*取り組む課題*.
A. ヴードゥー死についての本文を、「ヨーロッパのある国にブアメー」を含む箇所から書き始め、「開始されることになりました。」のところまで正確に書き写しなさい。
B. ヴードゥー死についての本文によると、実験でブアメードに実際に聞かせていたのは何の音ですか。

医学界にはいろいろな秘密が隠されていますが、そのひとつに「ヴードゥー死」もしくは「ノーシーボ」という現象があります。第二次世界大戦前のヨーロッパで次のような実験が行なわれたそうです。
ヨーロッパのある国にブアメードという名の死刑囚がいました。彼はある医師から、医学の進歩のために危険な実験に協力してもらえないかと持ちかけられました。人間の全血液量は体重の10%が定説となっているが、われわれは10%を上回ると考えているので、ぜひそれを証明したいというのです。彼はその申し出を受け入れ、間もなく実験が開始されることになりました。
目隠しをされてベッドに横たわったブアメードは、血液を抜き取るために足の全指先を小さく切開されました。足元には容器が用意され、血液が滴り落ちる音が実験室内に響き渡ります。ブアメードには1時間ごとに累積出血量が告げられました。やがて実験開始から5時間がたち、総出血量が体重の10%を越えたと医師が大喜びしたとき、哀れこの死刑囚はすでに死亡していました。
ところがこの実験、実は血液など抜き取ってはいなかったのです。彼にはただの水滴の音を聞かせ、体内の血液が失われていると思い込ませただけだったのです。これが最近注目を集めている「ヴードゥー死」、あるいは「ノーシーボ」と呼ばれる現象です。
心と身体は本来、別々のものではないということです。彼は、体内から血液が抜き取られていると思い込んでいました。そして、体重の10%にあたる血液が失われれば人は死ぬものだ、という暗示をかけられました。これらの否定的な信念によって彼は命を落としたのです。

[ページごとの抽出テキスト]
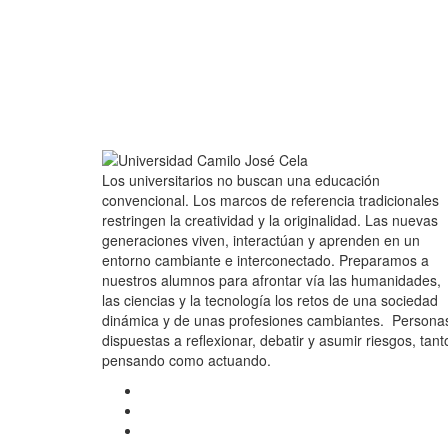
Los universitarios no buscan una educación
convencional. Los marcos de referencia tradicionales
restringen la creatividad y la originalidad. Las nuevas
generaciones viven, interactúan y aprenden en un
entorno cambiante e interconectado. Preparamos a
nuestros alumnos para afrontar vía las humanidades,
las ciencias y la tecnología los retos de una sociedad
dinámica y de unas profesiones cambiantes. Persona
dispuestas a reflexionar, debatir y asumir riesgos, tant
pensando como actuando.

...

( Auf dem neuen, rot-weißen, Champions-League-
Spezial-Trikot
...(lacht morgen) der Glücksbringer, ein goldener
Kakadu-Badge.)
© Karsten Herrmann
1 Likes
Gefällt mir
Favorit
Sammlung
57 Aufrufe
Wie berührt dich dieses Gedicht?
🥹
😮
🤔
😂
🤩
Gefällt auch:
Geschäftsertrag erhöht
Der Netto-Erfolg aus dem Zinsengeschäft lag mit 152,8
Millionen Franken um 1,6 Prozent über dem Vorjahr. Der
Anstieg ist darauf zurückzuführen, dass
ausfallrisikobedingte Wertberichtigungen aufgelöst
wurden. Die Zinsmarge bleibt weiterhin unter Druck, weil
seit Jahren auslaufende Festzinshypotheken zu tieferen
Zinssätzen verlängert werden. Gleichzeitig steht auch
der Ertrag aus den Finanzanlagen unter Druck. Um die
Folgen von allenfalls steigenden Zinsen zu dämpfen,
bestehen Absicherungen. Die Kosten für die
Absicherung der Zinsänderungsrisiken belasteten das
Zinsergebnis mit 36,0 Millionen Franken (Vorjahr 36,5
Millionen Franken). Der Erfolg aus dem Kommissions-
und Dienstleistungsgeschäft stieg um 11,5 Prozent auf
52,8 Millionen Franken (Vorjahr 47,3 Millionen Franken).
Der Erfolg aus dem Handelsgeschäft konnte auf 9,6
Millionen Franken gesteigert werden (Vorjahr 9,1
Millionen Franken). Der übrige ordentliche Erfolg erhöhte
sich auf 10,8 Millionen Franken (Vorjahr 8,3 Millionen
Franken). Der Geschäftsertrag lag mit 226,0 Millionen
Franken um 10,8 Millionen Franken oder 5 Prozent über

*記述解答*.
A.
ヨーロッパのある国にブアメードという名の死刑囚がいました。彼はある医師から、医学の進歩のために危険な実験に協力してもらえないかと持ちかけられました。人間の全血液量は体重の10%が定説となっているが、われわれは10%を上回ると考えているので、ぜひそれを証明したいというのです。彼はその申し出を受け入れ、間もなく実験が開始されることになりました。

B. ただの水滴の音です。